Show Notes
- Amazon USA Store: https://www.amazon.com/dp/B0C4VB9LD7?tag=9natree-20
- Amazon Worldwide Store: https://global.buys.trade/How-to-Listen-When-Markets-Speak-Lawrence-G-McDonald.html
- Apple Books: https://books.apple.com/us/audiobook/how-to-listen-when-markets-speak-risks-myths-and/id1686529943?itsct=books_box_link&itscg=30200&ls=1&at=1001l3bAw&ct=9natree
- eBay: https://www.ebay.com/sch/i.html?_nkw=How+to+Listen+When+Markets+Speak+Lawrence+G+McDonald+&mkcid=1&mkrid=711-53200-19255-0&siteid=0&campid=5339060787&customid=9natree&toolid=10001&mkevt=1
- Shopee: https://asia.buys.trade/shopee_How-to-Listen-When-Markets-Speak-Lawrence-G-McDonald.html
- Lazada: https://asia.buys.trade/lazada_How-to-Listen-When-Markets-Speak-Lawrence-G-McDonald.html
- Tiktok: https://asia.buys.trade/tiktok_How-to-Listen-When-Markets-Speak-Lawrence-G-McDonald.html
- Baca selengkapnya: https://indonesia.9natree.com/read/B0C4VB9LD7/
#sinyalpasarlintasaset #reziminflasitinggi #risikogeopolitikmultipolar #portofolio60persensahamdan40persenobligasi #komoditasdanhardassets #HowtoListenWhenMarketsSpeak
How to Listen When Markets Speak, karya Lawrence G. McDonald, adalah buku nonfiksi tentang pasar keuangan, risiko makro, dan perubahan besar dalam ekonomi global. McDonald dikenal sebagai pendiri The Bear Traps Report, mantan profesional di Lehman Brothers, dan komentator pasar yang sering membahas risiko sistemik.

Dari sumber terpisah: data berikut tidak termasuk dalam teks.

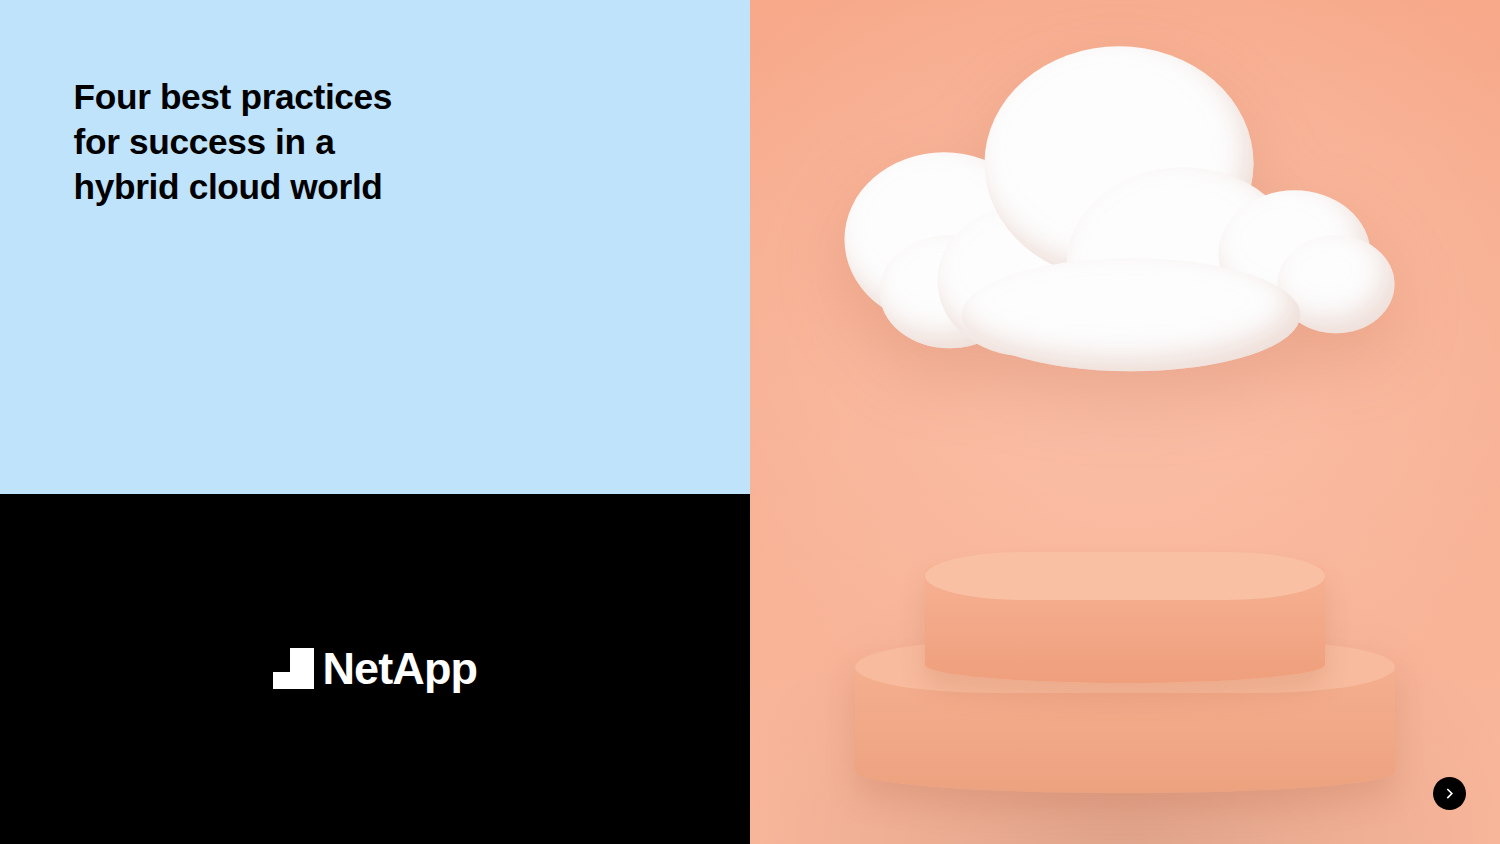Four best practices
for success in a
hybrid cloud world
NetApp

Dalam buku ini, ia berangkat dari pengalaman melihat tanda bahaya sebelum krisis Lehman, lalu mengembangkan cara membaca sinyal pasar yang sering diabaikan oleh narasi resmi, model lama, atau optimisme berlebihan. Fokus utamanya adalah ekonomi yang menurutnya sedang bergerak dari era inflasi rendah, suku bunga rendah, dan globalisasi murah, menuju dunia yang lebih mahal, lebih terfragmentasi, dan lebih rawan guncangan geopolitik. Buku ini bukan panduan investasi cepat kaya. Tujuannya lebih praktis, yaitu membantu pembaca memahami hubungan antara kebijakan moneter, utang, komoditas, mata uang, perang, dan aliran modal, agar keputusan investasi tidak hanya bergantung pada kebiasaan lama.